• TASK PROMPT:
Find the line with "pouf: present [326,535,604,835]" in the records below. Copy it and every line after it, up to and including the line with "wine bottle: present [412,192,429,253]".

Stored records
Start of Block
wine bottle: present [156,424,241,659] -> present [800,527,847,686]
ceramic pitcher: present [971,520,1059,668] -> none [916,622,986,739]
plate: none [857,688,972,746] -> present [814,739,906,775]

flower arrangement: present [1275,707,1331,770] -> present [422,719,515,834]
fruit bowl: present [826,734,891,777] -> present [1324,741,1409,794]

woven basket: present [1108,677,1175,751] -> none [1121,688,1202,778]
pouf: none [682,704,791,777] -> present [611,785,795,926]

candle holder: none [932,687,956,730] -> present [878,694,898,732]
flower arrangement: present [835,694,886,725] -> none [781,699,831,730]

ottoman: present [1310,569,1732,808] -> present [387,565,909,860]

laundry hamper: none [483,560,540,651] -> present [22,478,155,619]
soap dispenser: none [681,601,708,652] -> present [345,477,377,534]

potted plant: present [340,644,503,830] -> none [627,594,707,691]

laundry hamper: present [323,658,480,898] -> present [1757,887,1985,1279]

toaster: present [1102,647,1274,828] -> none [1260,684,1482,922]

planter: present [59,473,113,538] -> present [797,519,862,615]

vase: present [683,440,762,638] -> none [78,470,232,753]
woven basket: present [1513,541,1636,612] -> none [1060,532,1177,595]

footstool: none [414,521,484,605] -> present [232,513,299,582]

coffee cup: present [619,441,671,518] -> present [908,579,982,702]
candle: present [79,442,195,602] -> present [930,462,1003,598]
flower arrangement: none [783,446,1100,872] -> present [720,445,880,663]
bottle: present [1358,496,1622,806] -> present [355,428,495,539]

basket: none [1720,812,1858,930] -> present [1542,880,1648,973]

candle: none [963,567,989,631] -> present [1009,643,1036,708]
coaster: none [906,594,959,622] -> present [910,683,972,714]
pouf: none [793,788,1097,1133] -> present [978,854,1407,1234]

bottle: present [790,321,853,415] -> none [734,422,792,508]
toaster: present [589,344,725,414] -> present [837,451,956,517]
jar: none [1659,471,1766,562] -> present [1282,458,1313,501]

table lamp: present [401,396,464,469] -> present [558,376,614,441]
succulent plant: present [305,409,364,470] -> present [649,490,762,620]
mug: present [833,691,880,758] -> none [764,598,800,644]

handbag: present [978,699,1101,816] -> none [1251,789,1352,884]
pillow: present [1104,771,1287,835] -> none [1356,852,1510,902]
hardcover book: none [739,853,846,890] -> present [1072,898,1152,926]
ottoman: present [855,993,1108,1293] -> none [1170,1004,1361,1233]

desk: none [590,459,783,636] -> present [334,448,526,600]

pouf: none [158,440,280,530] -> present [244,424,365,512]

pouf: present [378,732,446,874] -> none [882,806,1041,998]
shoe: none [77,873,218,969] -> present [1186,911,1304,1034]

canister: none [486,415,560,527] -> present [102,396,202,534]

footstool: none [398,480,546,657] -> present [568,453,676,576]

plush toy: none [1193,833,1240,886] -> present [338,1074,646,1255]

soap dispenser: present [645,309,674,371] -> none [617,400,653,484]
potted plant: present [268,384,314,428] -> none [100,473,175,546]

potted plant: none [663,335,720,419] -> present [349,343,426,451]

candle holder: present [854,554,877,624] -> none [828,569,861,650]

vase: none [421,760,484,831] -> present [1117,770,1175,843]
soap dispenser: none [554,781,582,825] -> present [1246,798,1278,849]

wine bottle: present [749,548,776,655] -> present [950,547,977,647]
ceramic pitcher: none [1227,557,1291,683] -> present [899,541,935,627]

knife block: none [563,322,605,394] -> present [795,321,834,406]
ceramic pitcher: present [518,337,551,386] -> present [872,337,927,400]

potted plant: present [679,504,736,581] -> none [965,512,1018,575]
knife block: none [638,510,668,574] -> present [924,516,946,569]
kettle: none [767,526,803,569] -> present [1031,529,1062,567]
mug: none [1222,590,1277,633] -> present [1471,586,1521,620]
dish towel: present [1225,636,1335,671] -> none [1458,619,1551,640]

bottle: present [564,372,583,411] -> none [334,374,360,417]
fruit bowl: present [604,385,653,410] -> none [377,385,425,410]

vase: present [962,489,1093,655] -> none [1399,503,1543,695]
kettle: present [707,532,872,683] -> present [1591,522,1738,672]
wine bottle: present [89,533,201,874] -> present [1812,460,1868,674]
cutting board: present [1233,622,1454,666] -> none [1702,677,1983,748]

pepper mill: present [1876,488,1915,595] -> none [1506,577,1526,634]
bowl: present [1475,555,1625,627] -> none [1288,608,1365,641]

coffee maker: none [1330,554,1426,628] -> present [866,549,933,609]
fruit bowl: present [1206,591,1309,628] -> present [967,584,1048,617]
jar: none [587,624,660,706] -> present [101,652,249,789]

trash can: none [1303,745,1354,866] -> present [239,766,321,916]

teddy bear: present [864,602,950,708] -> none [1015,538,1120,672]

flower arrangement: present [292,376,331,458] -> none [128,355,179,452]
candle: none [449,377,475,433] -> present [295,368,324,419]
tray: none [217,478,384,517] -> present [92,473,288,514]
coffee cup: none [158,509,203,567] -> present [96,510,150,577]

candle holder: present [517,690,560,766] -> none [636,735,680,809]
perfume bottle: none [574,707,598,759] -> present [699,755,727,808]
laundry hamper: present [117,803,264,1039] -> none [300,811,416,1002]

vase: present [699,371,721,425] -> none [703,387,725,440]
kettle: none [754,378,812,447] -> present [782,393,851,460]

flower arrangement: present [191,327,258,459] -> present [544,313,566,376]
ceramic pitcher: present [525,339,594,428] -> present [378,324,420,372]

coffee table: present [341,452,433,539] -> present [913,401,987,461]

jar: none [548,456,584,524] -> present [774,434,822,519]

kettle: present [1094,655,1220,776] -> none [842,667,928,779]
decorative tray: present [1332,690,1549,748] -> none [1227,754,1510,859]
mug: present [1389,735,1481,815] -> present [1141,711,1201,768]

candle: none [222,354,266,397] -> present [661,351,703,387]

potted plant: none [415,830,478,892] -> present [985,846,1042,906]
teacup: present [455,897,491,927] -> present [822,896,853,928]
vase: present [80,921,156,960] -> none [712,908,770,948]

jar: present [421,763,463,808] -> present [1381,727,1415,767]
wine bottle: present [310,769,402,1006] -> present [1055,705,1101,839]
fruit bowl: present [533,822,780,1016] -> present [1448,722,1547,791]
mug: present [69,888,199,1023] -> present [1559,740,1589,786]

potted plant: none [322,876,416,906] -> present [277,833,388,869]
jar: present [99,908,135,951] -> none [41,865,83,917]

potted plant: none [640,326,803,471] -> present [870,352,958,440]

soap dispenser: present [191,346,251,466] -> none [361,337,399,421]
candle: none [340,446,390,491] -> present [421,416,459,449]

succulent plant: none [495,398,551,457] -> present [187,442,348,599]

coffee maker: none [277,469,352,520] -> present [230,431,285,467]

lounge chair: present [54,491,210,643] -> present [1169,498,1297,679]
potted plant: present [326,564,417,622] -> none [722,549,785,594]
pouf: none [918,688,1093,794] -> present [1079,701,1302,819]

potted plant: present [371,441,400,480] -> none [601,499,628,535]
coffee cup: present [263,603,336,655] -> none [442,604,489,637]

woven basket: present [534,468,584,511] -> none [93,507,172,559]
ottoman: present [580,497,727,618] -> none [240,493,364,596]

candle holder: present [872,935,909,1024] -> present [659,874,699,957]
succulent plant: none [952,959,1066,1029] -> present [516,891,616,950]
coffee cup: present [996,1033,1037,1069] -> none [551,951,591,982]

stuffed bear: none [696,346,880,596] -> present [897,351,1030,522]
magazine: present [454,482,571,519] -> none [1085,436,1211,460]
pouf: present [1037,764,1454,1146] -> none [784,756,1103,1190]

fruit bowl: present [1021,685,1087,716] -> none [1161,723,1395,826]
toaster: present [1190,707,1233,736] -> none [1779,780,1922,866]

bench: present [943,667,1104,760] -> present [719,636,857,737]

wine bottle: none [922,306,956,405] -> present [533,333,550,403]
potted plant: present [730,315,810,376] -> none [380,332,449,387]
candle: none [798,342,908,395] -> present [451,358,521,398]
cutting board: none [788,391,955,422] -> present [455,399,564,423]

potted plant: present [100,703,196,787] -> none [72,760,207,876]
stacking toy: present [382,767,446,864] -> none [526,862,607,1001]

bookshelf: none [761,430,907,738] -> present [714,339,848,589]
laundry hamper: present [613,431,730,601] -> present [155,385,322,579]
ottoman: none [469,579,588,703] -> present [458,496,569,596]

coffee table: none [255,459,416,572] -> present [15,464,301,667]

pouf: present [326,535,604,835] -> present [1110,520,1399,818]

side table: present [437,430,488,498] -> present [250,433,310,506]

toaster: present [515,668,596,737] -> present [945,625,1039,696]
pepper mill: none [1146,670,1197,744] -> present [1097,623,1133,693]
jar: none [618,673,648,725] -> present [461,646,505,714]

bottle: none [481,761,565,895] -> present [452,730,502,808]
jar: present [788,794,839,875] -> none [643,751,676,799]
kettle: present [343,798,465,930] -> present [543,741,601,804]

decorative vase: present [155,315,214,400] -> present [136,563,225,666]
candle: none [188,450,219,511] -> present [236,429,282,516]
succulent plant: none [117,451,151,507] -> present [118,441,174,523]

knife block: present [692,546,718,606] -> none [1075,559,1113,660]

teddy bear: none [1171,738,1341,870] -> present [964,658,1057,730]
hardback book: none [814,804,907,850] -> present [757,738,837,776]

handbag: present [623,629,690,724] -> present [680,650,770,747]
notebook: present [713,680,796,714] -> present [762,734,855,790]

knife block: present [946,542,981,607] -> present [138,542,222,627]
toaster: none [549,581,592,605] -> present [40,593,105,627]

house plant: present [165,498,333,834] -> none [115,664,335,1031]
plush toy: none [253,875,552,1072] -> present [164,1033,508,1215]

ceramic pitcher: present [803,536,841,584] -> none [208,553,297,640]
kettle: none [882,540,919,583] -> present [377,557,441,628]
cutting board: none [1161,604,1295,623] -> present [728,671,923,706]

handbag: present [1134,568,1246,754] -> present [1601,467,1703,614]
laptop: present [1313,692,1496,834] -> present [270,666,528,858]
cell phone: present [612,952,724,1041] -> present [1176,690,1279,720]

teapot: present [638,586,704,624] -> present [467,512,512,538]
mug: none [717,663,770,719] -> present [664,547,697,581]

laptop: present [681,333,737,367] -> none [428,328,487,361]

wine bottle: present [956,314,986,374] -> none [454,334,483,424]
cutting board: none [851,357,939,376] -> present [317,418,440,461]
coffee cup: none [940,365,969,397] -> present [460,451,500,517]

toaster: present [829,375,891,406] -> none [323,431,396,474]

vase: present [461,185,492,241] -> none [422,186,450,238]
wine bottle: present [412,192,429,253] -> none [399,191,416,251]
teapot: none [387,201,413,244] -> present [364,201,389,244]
End of Block
• COMPLETED EXERCISE:
pouf: present [326,535,604,835] -> present [1110,520,1399,818]

side table: present [437,430,488,498] -> present [250,433,310,506]

toaster: present [515,668,596,737] -> present [945,625,1039,696]
pepper mill: none [1146,670,1197,744] -> present [1097,623,1133,693]
jar: none [618,673,648,725] -> present [461,646,505,714]

bottle: none [481,761,565,895] -> present [452,730,502,808]
jar: present [788,794,839,875] -> none [643,751,676,799]
kettle: present [343,798,465,930] -> present [543,741,601,804]

decorative vase: present [155,315,214,400] -> present [136,563,225,666]
candle: none [188,450,219,511] -> present [236,429,282,516]
succulent plant: none [117,451,151,507] -> present [118,441,174,523]

knife block: present [692,546,718,606] -> none [1075,559,1113,660]

teddy bear: none [1171,738,1341,870] -> present [964,658,1057,730]
hardback book: none [814,804,907,850] -> present [757,738,837,776]

handbag: present [623,629,690,724] -> present [680,650,770,747]
notebook: present [713,680,796,714] -> present [762,734,855,790]

knife block: present [946,542,981,607] -> present [138,542,222,627]
toaster: none [549,581,592,605] -> present [40,593,105,627]

house plant: present [165,498,333,834] -> none [115,664,335,1031]
plush toy: none [253,875,552,1072] -> present [164,1033,508,1215]

ceramic pitcher: present [803,536,841,584] -> none [208,553,297,640]
kettle: none [882,540,919,583] -> present [377,557,441,628]
cutting board: none [1161,604,1295,623] -> present [728,671,923,706]

handbag: present [1134,568,1246,754] -> present [1601,467,1703,614]
laptop: present [1313,692,1496,834] -> present [270,666,528,858]
cell phone: present [612,952,724,1041] -> present [1176,690,1279,720]

teapot: present [638,586,704,624] -> present [467,512,512,538]
mug: none [717,663,770,719] -> present [664,547,697,581]

laptop: present [681,333,737,367] -> none [428,328,487,361]

wine bottle: present [956,314,986,374] -> none [454,334,483,424]
cutting board: none [851,357,939,376] -> present [317,418,440,461]
coffee cup: none [940,365,969,397] -> present [460,451,500,517]

toaster: present [829,375,891,406] -> none [323,431,396,474]

vase: present [461,185,492,241] -> none [422,186,450,238]
wine bottle: present [412,192,429,253] -> none [399,191,416,251]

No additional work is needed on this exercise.